┌─ Text excerpt
The digital elephant which never forgets

David Kelly

Social media giants have for the first time, taken up a new role known as 'deplatforming'.

Social media saw its latest storm when Alex Jones, a far-right political commentator and conspiracy theorist was effectively banned for breaking terms-of-service. Facebook, Twitter, YouTube and a host of other social media sites removed gigabytes of Jones’ content. Jones produced content that some described as hate-mongering. He is accused of inciting violence against numerous people and has had numerous court cases taken against him. However, his social execution is something different, it was not predicated on any legal reasoning.

Each company made a moral judgement to remove Jones’ content, effectively forcing him and his followers underground. Consequently, it is now harder for the public to monitor what politically right-wing minded people may think. Essentially, social media companies have taken the role as a moral arbiter.
└─
From the article on deplatforming, reproduce word for word the passage that begins with the words containing "David Kelly" and ends with "any legal reasoning.".
┌─ Dataset entries
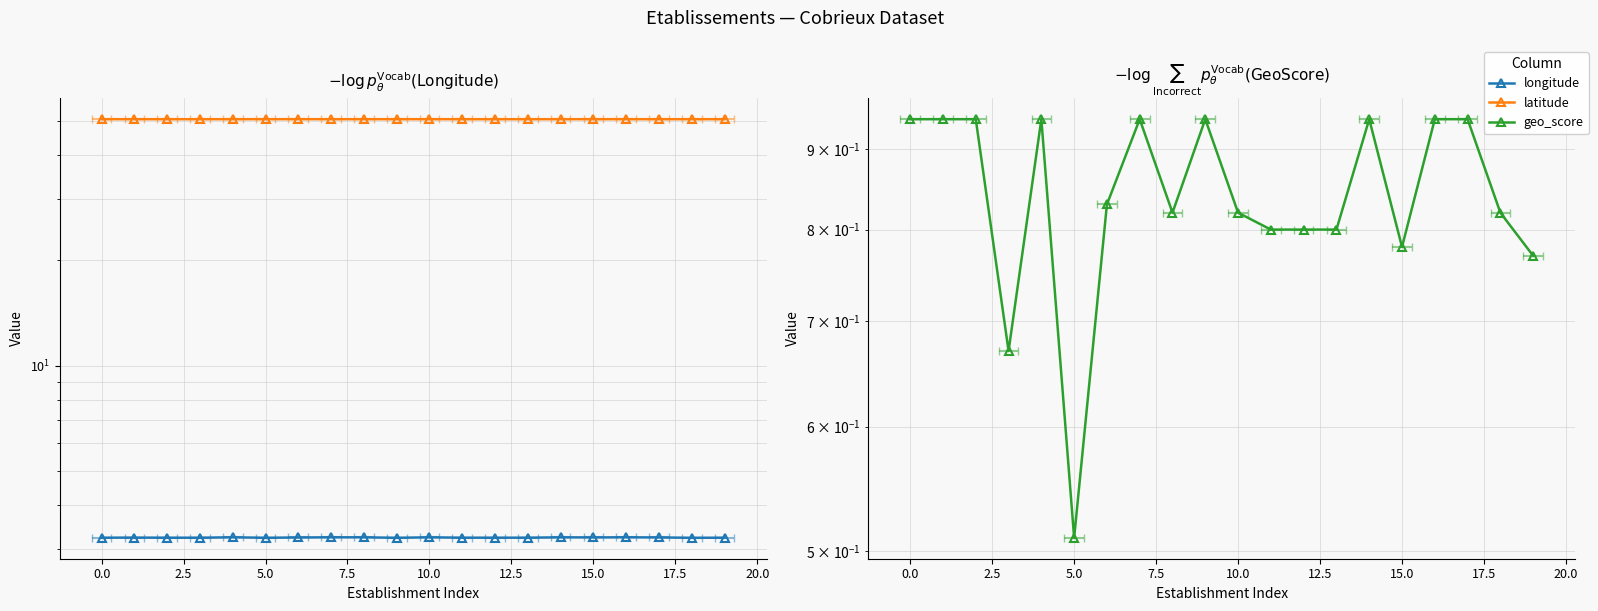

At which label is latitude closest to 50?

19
└─
┌─ Dataset entries
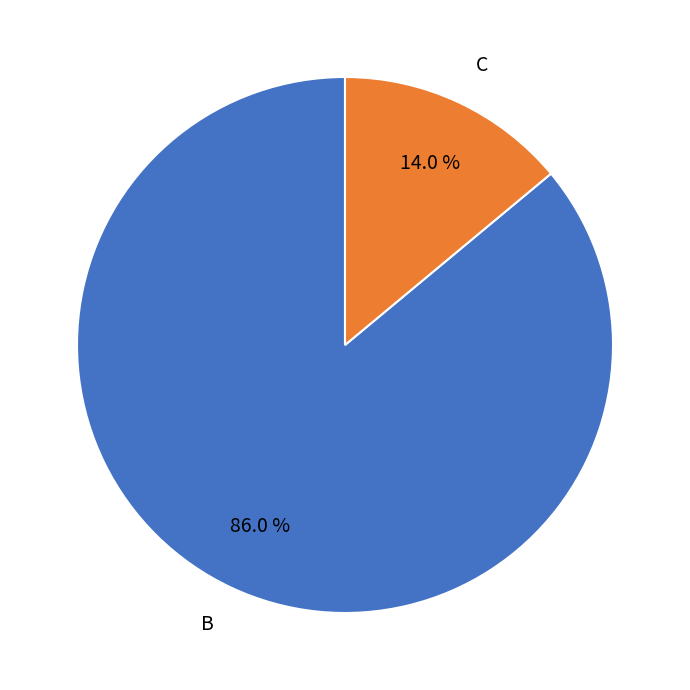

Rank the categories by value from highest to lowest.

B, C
└─
◆ Solution
David Kelly

Social media giants have for the first time, taken up a new role known as 'deplatforming'.

Social media saw its latest storm when Alex Jones, a far-right political commentator and conspiracy theorist was effectively banned for breaking terms-of-service. Facebook, Twitter, YouTube and a host of other social media sites removed gigabytes of Jones’ content. Jones produced content that some described as hate-mongering. He is accused of inciting violence against numerous people and has had numerous court cases taken against him. However, his social execution is something different, it was not predicated on any legal reasoning.